Among the entries below, tally each line in which the word "AperFunction" is found, then state the tally alone.

◆ Collection entries ◆
★ ★ ★ ★ ★ ★ ★
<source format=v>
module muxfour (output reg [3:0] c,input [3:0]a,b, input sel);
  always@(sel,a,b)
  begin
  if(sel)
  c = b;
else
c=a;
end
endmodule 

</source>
★ ★ ★ ★ ★ ★ ★
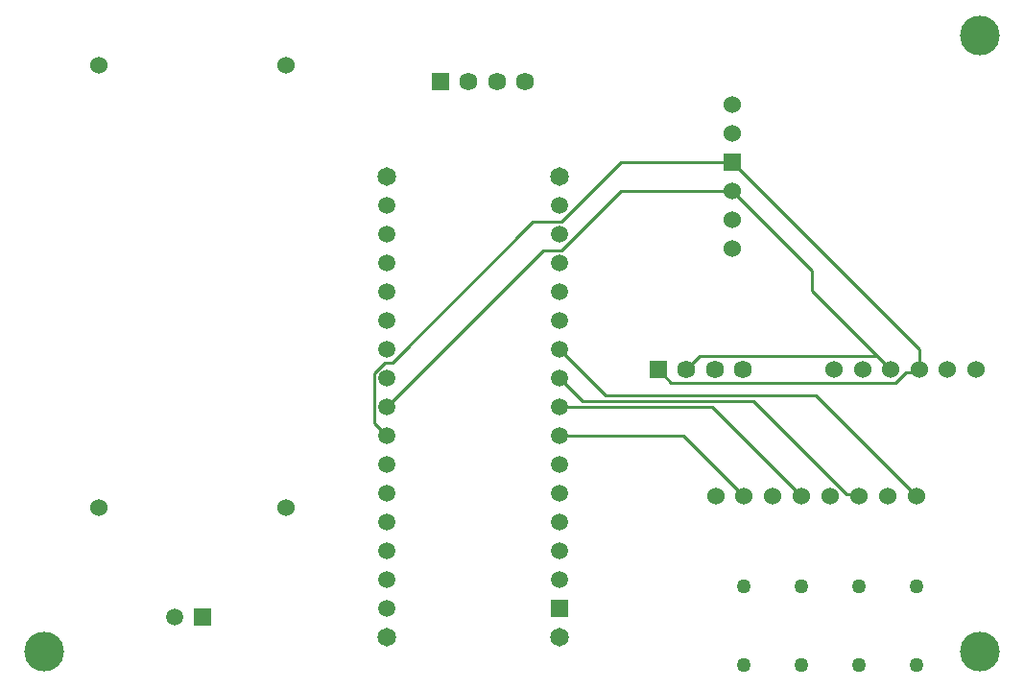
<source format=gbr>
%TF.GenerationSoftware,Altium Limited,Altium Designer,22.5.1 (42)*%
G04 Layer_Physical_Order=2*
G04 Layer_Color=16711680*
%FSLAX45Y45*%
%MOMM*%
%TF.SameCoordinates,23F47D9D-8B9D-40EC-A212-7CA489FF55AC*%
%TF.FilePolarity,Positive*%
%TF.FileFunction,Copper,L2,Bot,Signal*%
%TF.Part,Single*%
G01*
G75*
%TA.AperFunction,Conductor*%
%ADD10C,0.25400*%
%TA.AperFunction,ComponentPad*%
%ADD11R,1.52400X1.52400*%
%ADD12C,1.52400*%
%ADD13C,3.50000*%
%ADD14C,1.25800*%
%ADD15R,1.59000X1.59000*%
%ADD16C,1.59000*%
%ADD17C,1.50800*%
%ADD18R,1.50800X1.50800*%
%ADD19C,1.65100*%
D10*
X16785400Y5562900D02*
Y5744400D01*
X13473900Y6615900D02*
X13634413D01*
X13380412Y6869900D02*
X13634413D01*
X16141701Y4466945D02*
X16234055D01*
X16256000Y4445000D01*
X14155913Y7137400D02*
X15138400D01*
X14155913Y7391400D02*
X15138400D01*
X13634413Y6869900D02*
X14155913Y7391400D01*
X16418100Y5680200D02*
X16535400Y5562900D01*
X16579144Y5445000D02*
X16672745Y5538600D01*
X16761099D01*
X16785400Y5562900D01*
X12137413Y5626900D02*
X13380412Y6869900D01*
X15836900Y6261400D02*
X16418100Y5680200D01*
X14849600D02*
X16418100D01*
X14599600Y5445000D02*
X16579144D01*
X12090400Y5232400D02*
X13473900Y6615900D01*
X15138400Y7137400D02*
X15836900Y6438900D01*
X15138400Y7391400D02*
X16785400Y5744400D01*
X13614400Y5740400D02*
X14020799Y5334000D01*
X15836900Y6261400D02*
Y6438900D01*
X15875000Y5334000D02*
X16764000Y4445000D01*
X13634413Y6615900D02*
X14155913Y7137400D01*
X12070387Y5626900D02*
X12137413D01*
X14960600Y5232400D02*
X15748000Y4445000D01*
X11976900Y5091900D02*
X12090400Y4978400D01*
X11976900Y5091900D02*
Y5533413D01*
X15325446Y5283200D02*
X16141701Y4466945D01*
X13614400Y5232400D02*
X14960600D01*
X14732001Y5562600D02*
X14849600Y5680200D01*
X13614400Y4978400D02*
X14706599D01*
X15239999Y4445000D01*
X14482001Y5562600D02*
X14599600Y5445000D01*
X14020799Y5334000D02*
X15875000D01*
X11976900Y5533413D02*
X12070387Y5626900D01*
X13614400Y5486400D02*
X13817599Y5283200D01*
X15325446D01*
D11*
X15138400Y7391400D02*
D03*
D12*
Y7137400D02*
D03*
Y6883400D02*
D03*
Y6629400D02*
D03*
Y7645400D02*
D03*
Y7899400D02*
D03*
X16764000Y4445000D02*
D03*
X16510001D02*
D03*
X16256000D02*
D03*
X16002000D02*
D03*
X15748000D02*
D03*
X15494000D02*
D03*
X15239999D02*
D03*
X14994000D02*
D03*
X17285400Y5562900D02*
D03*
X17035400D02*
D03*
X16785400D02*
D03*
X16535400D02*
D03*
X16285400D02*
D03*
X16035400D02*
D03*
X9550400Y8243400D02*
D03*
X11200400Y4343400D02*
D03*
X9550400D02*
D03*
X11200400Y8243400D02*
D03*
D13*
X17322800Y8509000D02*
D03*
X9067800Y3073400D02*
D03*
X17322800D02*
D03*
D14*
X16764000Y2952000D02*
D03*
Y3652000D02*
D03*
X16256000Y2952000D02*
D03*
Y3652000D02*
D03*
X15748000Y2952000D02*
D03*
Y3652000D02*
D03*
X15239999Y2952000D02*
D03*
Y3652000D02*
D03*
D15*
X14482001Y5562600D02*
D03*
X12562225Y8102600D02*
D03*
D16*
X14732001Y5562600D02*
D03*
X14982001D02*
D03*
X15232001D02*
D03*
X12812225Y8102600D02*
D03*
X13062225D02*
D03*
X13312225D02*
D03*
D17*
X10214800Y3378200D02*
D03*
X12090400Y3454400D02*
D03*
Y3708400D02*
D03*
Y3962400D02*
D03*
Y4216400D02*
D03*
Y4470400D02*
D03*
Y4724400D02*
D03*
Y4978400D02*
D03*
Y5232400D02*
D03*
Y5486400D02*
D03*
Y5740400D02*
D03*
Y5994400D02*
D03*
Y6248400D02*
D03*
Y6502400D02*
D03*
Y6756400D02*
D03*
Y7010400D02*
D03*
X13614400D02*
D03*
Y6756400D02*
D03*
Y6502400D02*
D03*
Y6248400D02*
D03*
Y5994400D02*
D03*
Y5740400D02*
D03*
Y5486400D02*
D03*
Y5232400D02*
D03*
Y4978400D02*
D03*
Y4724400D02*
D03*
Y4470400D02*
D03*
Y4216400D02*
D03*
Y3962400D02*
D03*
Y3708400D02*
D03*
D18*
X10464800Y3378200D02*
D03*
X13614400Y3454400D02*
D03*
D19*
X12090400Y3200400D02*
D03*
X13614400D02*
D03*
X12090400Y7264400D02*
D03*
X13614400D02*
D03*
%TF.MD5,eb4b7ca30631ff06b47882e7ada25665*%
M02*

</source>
★ ★ ★ ★ ★ ★ ★
◆ Answer box ◆
2